■ **Passage shown**:

:::::

The present invention is directed toward carrier assemblies, planarizing machines with carrier assemblies, and methods for mechanical and/or chemical-mechanical planarization of micro-device workpieces. In one embodiment, a carrier assembly for holding a microelectronic workpiece comprises a head, a backing assembly in the head, and a selective barrier. The head includes a chamber, a pneumatic line in fluid communication with the chamber through which a pneumatic fluid passes, and a retaining member defining a perimeter portion of a workpiece cavity. The backing assembly is positioned in the chamber of the head. The backing assembly, for example, can include a plate in the chamber and a diaphragm on one side of the plate. The diaphragm further defines a backside portion of the workpiece cavity. The selective barrier is positioned in at least one of the chamber and/or the pneumatic line, and the barrier is configured to inhibit contaminants from back-flowing into at least a portion of the pneumatic line. As a result, when the diaphragm rips, the barrier prevents the planarizing solution from fouling the pneumatic line and/or the rotary coupling.

The barrier can be located in the pneumatic line, the chamber, or at the plate. The barrier can comprise a material that allows air to pass through the pneumatic line while blocking liquids and solids from proceeding past the barrier. For example, in one embodiment the barrier can be a membrane that allows gases to pass through the pneumatic line. In other embodiments, the barrier can be a filter that removes solid particles from the fluid flow. The filter, for example, can be a mesh, random woven strands, a porous pad, or other type of porous material that prevents abrasive particles and other particulates in the planarizing solution from flowing past the filter. Certain embodiments of filters can allow liquid and air to flow through the pneumatic line. Suitable materials for the filter include nylon, ceramics, polyesters, compressed materials, sintered materials, nano-tubes, and other materials.

:::::

■ **Records supplied**:
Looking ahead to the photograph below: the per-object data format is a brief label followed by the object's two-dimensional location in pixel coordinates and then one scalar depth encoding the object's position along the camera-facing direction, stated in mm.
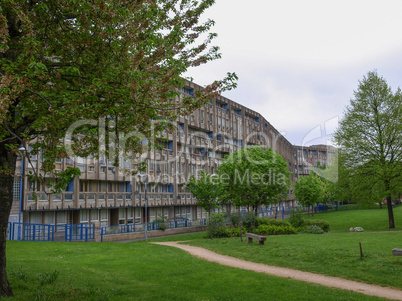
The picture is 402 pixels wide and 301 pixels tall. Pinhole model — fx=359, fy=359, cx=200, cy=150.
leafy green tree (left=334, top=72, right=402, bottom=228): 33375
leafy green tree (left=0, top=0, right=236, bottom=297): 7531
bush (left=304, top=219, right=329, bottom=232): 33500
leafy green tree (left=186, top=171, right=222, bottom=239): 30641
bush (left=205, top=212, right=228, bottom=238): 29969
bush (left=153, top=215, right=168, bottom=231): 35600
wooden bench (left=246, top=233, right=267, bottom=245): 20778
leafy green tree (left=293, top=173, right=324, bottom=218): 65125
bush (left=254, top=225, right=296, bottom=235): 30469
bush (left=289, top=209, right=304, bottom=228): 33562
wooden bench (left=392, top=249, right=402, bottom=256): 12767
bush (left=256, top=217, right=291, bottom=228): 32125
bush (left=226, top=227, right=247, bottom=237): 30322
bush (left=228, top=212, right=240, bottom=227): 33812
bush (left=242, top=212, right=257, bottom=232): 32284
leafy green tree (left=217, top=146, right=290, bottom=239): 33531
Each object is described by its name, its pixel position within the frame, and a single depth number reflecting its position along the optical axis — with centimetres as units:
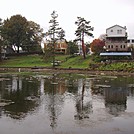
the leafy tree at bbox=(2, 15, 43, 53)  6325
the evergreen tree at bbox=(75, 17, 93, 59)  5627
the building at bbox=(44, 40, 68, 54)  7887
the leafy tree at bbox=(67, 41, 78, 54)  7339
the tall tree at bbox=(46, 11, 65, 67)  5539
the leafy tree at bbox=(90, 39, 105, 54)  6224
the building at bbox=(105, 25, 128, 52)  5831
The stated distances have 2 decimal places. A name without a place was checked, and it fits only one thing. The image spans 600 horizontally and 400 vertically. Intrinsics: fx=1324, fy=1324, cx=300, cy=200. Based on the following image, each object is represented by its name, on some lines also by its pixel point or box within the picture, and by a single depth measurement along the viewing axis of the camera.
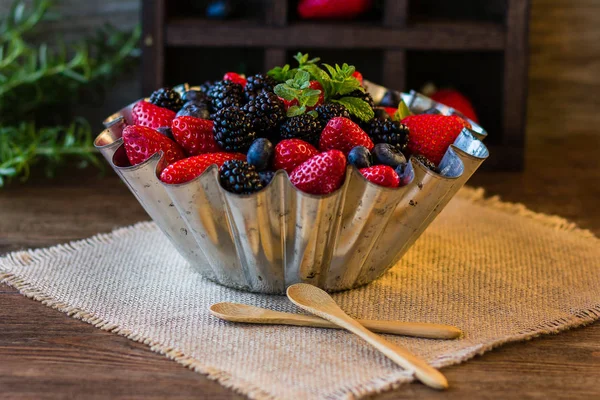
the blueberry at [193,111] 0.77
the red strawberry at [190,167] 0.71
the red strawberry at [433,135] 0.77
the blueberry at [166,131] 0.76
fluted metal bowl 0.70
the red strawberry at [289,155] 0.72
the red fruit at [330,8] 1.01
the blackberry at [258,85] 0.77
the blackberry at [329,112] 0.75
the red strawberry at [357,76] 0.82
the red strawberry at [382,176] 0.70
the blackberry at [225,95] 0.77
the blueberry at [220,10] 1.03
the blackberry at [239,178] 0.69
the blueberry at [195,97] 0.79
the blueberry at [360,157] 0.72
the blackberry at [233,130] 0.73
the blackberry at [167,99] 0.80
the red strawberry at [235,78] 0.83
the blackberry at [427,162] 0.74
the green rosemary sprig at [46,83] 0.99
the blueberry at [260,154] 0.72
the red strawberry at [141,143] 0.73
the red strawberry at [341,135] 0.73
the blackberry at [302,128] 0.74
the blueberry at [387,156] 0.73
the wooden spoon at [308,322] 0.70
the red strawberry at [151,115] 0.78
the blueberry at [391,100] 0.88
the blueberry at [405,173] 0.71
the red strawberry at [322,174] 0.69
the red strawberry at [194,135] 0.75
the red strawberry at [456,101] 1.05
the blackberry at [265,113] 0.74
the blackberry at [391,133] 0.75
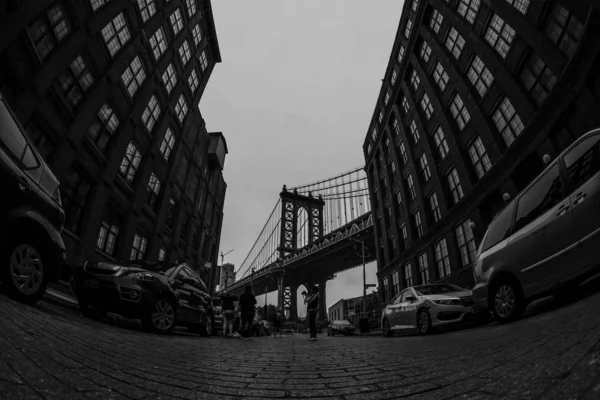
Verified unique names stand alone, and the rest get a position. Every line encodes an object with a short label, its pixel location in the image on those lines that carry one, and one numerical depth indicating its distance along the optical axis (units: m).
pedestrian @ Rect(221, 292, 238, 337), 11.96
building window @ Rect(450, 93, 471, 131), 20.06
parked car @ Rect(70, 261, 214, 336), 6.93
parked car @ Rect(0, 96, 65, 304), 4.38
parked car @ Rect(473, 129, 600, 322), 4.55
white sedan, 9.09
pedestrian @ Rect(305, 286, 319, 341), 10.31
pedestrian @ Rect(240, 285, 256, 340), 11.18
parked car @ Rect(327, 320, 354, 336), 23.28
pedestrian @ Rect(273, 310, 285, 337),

:::::

■ **To do**:
1. Please explain, in one to three sentences, why the carrier assembly text places a selective barrier in the chamber or the pneumatic line.
2. Name every specific material that the carrier assembly text gives as suitable for the filter.
3. Extend the carrier assembly text, picking up right after its last sentence about suitable filter materials.
The records have nothing to do with the carrier assembly text.

■ **Answers to the tasks**:
1. The barrier keeps contaminants from flowing back into the pneumatic line. If the diaphragm rips, it stops the planarizing solution from fouling the pneumatic line and/or the rotary coupling.

2. Nylon, ceramics, polyesters, compressed materials, sintered materials, and nano-tubes.

3.
Another embodiment of a carrier assembly for holding a microelectronic workpiece includes a head having a retaining member and a backing member positioned with respect to the retaining member to define a workpiece cavity for retaining the workpiece. The carrier assembly can also include a pneumatic assembly having a pneumatic line to transport a flow of gas relative to the backing member and a selective barrier in the pneumatic assembly that inhibits liquids and/or solids from back-flowing through at least a portion of the pneumatic line. In this embodiment, the carrier assembly can further comprise a chamber in the head, and the backing member can be positioned to enclose a portion of the chamber. The selective barrier can be located in the pneumatic line and/or the chamber, and the selective barrier can be a membrane, a filter, or another material. The selective barrier can be configured to allow air to pass through the pneumatic line, but prevent liquids and particulate matter from passing beyond the membrane.

Still additional embodiments are directed towards planarizing machines that have a table, a planarizing pad on the table, and a carrier assembly for holding a microelectronic workpiece as set forth above. These planarizing machines can be used to planarize a microelectronic workpiece by holding the workpiece in the head so that the backside of the workpiece contacts the diaphragm. The method continues by covering a portion of the planarizing surface of the polishing pad with a planarizing solution and then pressing the workpiece against the planarizing surface by providing a pressure against the workpiece via the pneumatic line and the diaphragm. The method can further include filtering liquids and/or solids on the backside of the diaphragm to inhibit or completely prevent them from flowing into the pneumatic line during a planarizing cycle.

BRIEF DESCRIPTION OF THE DRAWINGS

FIG. 1 is a schematic diagram of a rotary planarizing machine having a carrier assembly in accordance with the prior art.

FIG. 2 is a schematic illustration of a planarizing machine in accordance with an embodiment of the invention.

FIG. 3 is a cross-sectional view of a carrier assembly for use in a planarizing machine in accordance with one embodiment of the invention.

FIG. 4 is a cross-sectional view of a carrier assembly for use in a planarizing machine in accordance with another embodiment of the invention.

FIG. 5 is a cross-sectional view of a carrier assembly for use in a planarizing machine in accordance with another embodiment of the invention.

FIG. 6 is a cross-sectional view of a carrier assembly for use in a planarizing machine in accordance with another embodiment of the invention.

FIG. 7 is a cross-sectional view of a carrier assembly for use in a planarizing machine in accordance with another embodiment of the invention.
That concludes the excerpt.